§ **WHAT THE TASK REQUIRES**
From the text on the Conaty surname, copy word for word the passage that starts at "Conaty is the" and ends at "Dún Dubáin (c.1145).".

§ **SELECTION**
------------------------------------------------------------

= Conaty =

Conaty is the anglicised form of the Gaelic Irish surname "Ó Connachtaigh," meaning "descendant of the Connachtman." The surname is predominantly found in County Cavan, Ireland, and, although uncommon, can be found in other parts of the country as well as in Irish communities in England and America.

Its coat of arms depict two golden boar and two golden axes upon a blue shield.

Variations in the spelling of Conaty include: O'Conaty, Connaghty, Connoty, and MacConaghy.

== Notable people with the surname ==
Ua/Ó Connachtaigh

- Searrach Ó Connachtaigh, killed in the Battle of Dún Dubáin (c.1145).
- Tuathal Ó Connachtaigh, Bishop of Bréifni from 1152 to 1179
- Flann Ua Connachtaigh, Bishop of Bréifni from c.1211 to 1231.

------------------------------------------------------------

§ **GIVEN INFORMATION**

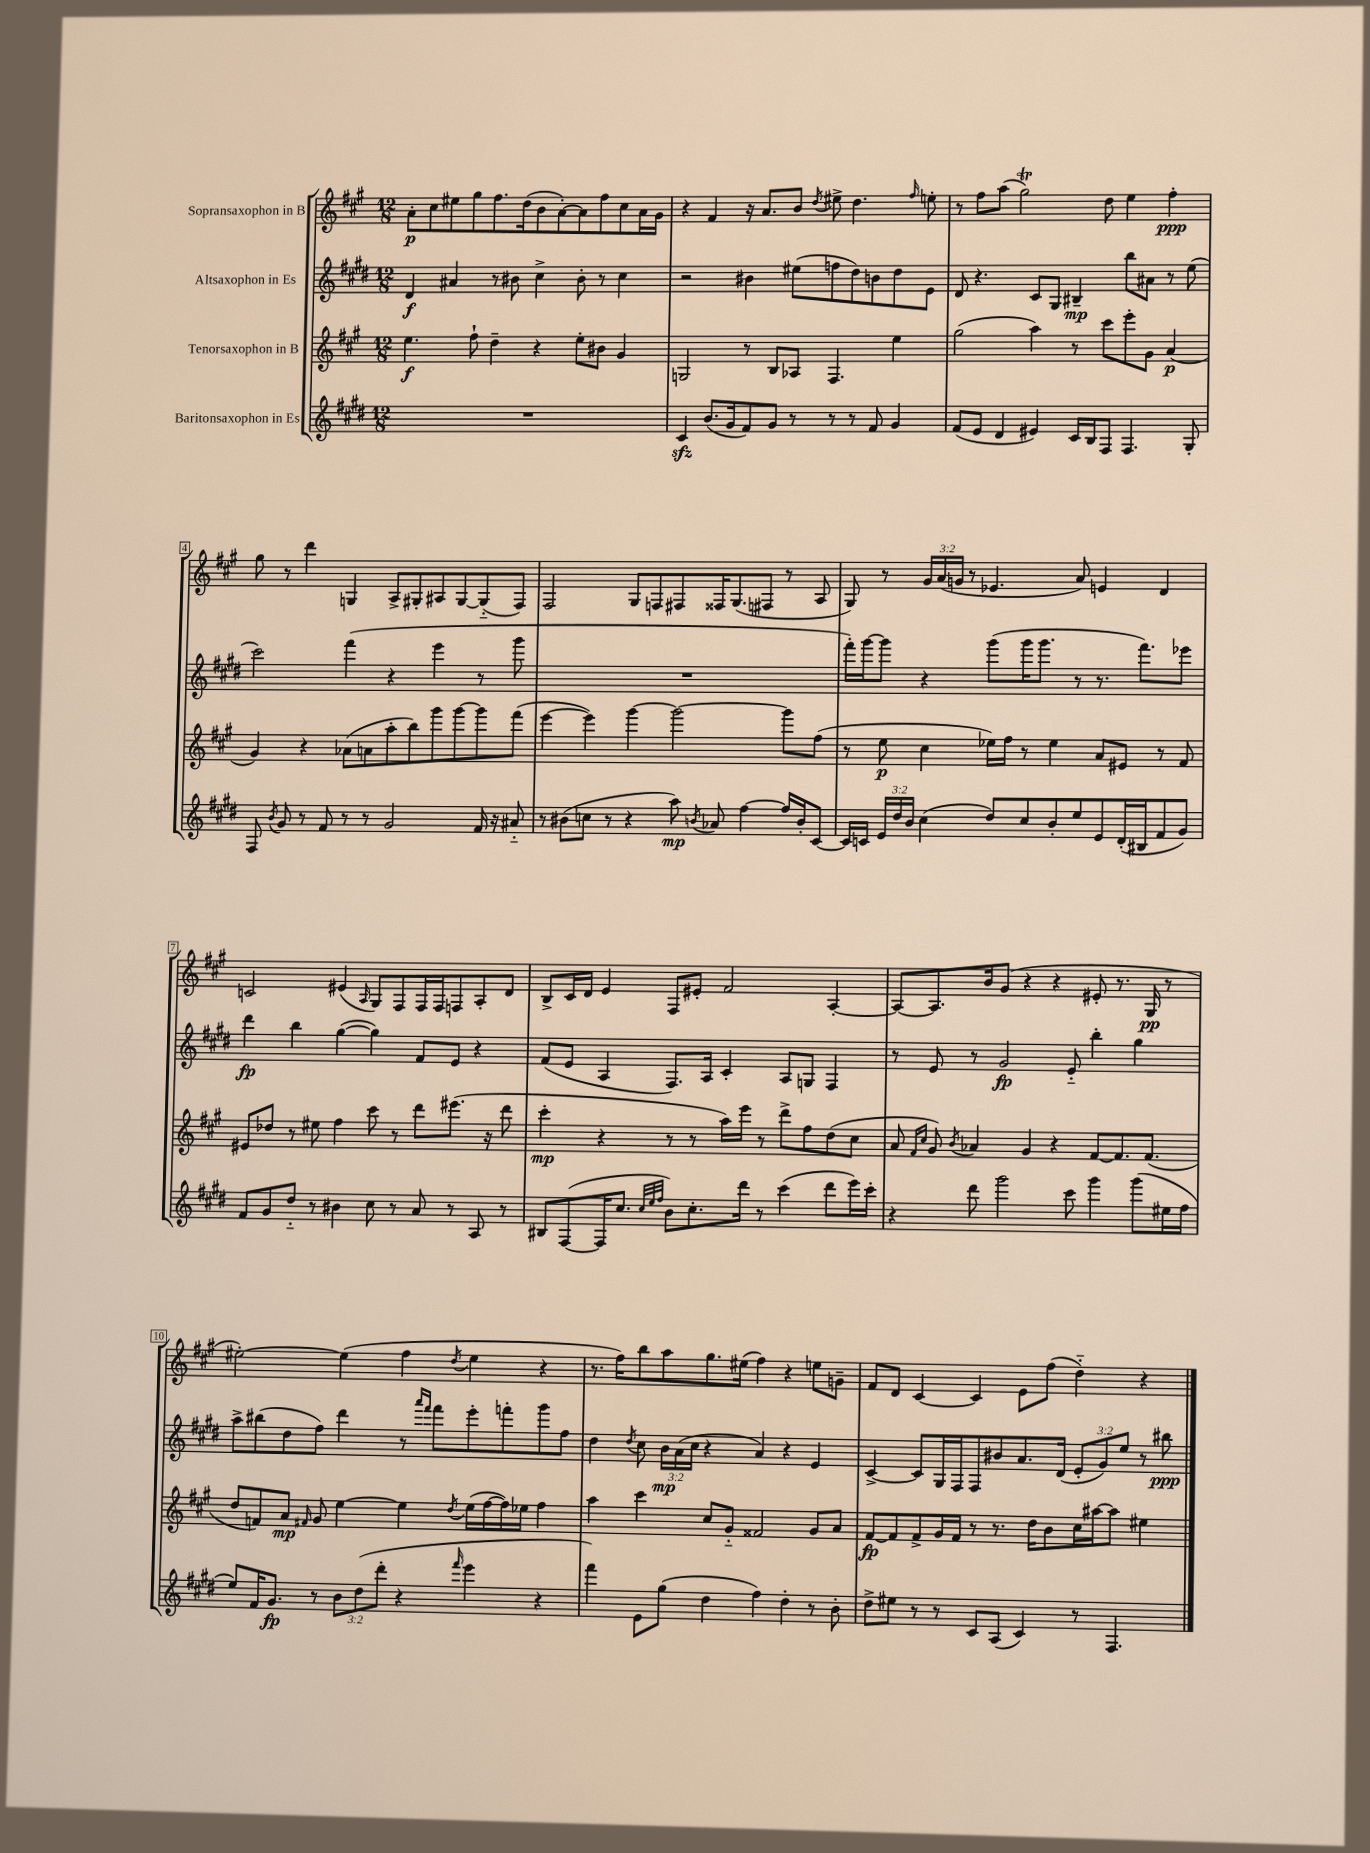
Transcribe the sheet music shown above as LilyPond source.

------------------------------------------------------------

§ **RESULT OF THE EXERCISE**
Conaty is the anglicised form of the Gaelic Irish surname "Ó Connachtaigh," meaning "descendant of the Connachtman." The surname is predominantly found in County Cavan, Ireland, and, although uncommon, can be found in other parts of the country as well as in Irish communities in England and America.

Its coat of arms depict two golden boar and two golden axes upon a blue shield.

Variations in the spelling of Conaty include: O'Conaty, Connaghty, Connoty, and MacConaghy.

== Notable people with the surname ==
Ua/Ó Connachtaigh

- Searrach Ó Connachtaigh, killed in the Battle of Dún Dubáin (c.1145).